**What you will do**
A. List every person the news report below identifies by full name.
B. From the news report below, write out the passage that begins at the words "On Wednesday, the" and stops after "follow his death.".

(Excerpt provided)

SHE had already collected on five corpses. Five family members – a sister, nephews, a niece, a lover – murdered for the insurance payouts that followed. Six life sentences handed down in November 2021 had made Rosemary Ndlovu one of the most reviled figures in post-apartheid South African criminal history. Yet the former police officer, badge now a distant memory, was not finished.
On Wednesday, the Kempton Park Magistrates’ Court delivered its verdict on a separate, chilling chapter: Ndlovu and her co-accused, Nomsa Mudau, have been convicted of incitement to commit murder in a 2018 plot to have Mudau’s husband, Justice Mudau, killed — for the insurance money that would follow his death.
The case is a masterclass in audacity. Ndlovu, by 2018, was already a woman with blood on her hands and a calculator in her head. That year, she reached into her network and contacted hitmen — a resource she evidently regarded as a professional amenity — and offered them to her friend Nomsa, who wanted her husband eliminated.
| “She indicated she would pay the hitmen after lodging a claim following her husband’s death.” |
THE PLOT IN DETAIL
According to the court record, Ndlovu initiated the chain of events by contacting the hitmen directly, informing them that Mudau would follow up with specific instructions. What followed was a series of telephonic communications and face-to-face meetings in Tembisa, during which Mudau spelled out her demands: she wanted her husband dead.
Her stated justifications, as presented in court, were an abusive marriage and extra-marital affairs. But the financial motive was nakedly apparent — Mudau told the hitmen she would pay them once she had lodged the insurance claim after Justice Mudau’s death. The payout was the point. The grievances were the packaging.
The hitmen, however, did not execute the plan. Instead, they reported the murder-for-hire scheme to the intended victim himself. Justice Mudau then opened a criminal case with the South African Police Service — an act of considerable courage, given that the woman organising his murder was herself a serving police officer with operational knowledge of investigations.
That tip-off triggered the arrests of both Ndlovu and Mudau. The investigation was led by Captain Kheswa Mabunda, whose methodical assembly of telephonic records, witness accounts, and meeting timelines ultimately gave Senior State Advocate Riana Williams the foundation for a successful prosecution.

(End Excerpt provided)
(Extracted entries)

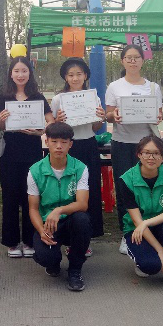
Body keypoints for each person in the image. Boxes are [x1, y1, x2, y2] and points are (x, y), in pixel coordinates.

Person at [105, 44, 163, 254]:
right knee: (124, 189)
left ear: (142, 60)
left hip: (147, 145)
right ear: (122, 61)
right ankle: (127, 233)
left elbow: (158, 114)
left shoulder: (153, 87)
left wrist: (157, 116)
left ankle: (147, 230)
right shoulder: (114, 86)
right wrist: (114, 116)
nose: (132, 61)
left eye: (136, 57)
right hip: (122, 143)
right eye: (128, 57)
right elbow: (108, 115)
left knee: (147, 188)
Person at [0, 56, 55, 258]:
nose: (20, 75)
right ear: (11, 74)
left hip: (33, 154)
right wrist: (2, 121)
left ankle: (30, 241)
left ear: (30, 73)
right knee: (10, 198)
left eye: (24, 71)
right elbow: (0, 126)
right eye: (16, 71)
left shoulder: (38, 97)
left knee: (32, 198)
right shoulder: (4, 97)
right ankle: (12, 243)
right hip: (10, 155)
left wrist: (40, 131)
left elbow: (51, 121)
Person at [116, 136, 163, 291]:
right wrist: (161, 251)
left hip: (160, 225)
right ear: (139, 154)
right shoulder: (126, 179)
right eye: (146, 153)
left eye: (156, 153)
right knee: (150, 266)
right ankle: (143, 255)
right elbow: (137, 221)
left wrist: (146, 223)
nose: (151, 157)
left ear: (162, 156)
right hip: (137, 230)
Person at [28, 122, 91, 292]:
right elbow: (33, 208)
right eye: (54, 141)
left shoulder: (80, 168)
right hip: (48, 224)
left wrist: (59, 210)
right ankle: (53, 262)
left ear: (71, 144)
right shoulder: (35, 171)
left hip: (71, 220)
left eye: (64, 142)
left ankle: (75, 269)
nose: (59, 146)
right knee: (46, 258)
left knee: (82, 219)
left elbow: (82, 204)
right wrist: (41, 230)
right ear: (46, 141)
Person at [51, 58, 105, 247]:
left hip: (88, 146)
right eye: (71, 75)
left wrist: (100, 118)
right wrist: (58, 120)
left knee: (90, 189)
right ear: (65, 77)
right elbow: (53, 129)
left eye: (79, 74)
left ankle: (87, 237)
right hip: (68, 148)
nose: (75, 78)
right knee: (69, 191)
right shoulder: (58, 99)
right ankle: (66, 235)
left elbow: (96, 127)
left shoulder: (93, 97)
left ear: (85, 76)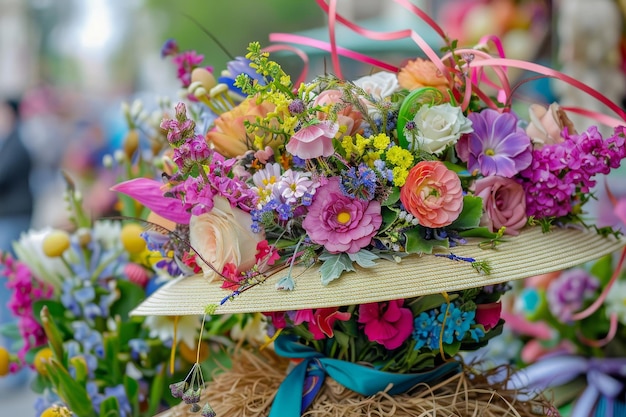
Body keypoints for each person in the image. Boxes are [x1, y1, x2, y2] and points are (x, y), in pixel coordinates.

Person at [0, 97, 34, 392]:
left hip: (12, 222)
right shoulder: (10, 142)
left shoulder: (15, 144)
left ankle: (16, 369)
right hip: (9, 220)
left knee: (8, 295)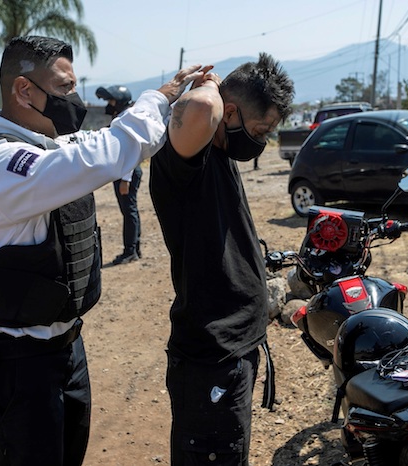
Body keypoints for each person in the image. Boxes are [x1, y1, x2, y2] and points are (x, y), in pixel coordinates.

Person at [0, 35, 204, 466]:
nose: (74, 99)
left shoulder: (46, 148)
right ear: (23, 90)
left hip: (62, 349)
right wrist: (157, 97)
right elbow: (110, 153)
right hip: (13, 365)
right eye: (64, 88)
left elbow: (97, 143)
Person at [149, 53, 294, 465]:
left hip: (232, 352)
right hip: (210, 355)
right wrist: (209, 85)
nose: (261, 140)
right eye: (260, 129)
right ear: (228, 111)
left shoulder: (220, 149)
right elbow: (199, 107)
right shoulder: (183, 158)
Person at [95, 85, 142, 264]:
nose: (109, 104)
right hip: (125, 170)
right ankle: (135, 248)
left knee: (129, 211)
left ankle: (130, 251)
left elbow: (130, 150)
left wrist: (125, 179)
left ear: (120, 102)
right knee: (131, 211)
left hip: (126, 171)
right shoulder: (122, 117)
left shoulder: (126, 119)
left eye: (111, 101)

(End Extracted entries)

**Responses for each task**
A. Rosemary Ndlovu, Nomsa Mudau, Justice Mudau, Kheswa Mabunda, Riana Williams

B.
On Wednesday, the Kempton Park Magistrates’ Court delivered its verdict on a separate, chilling chapter: Ndlovu and her co-accused, Nomsa Mudau, have been convicted of incitement to commit murder in a 2018 plot to have Mudau’s husband, Justice Mudau, killed — for the insurance money that would follow his death.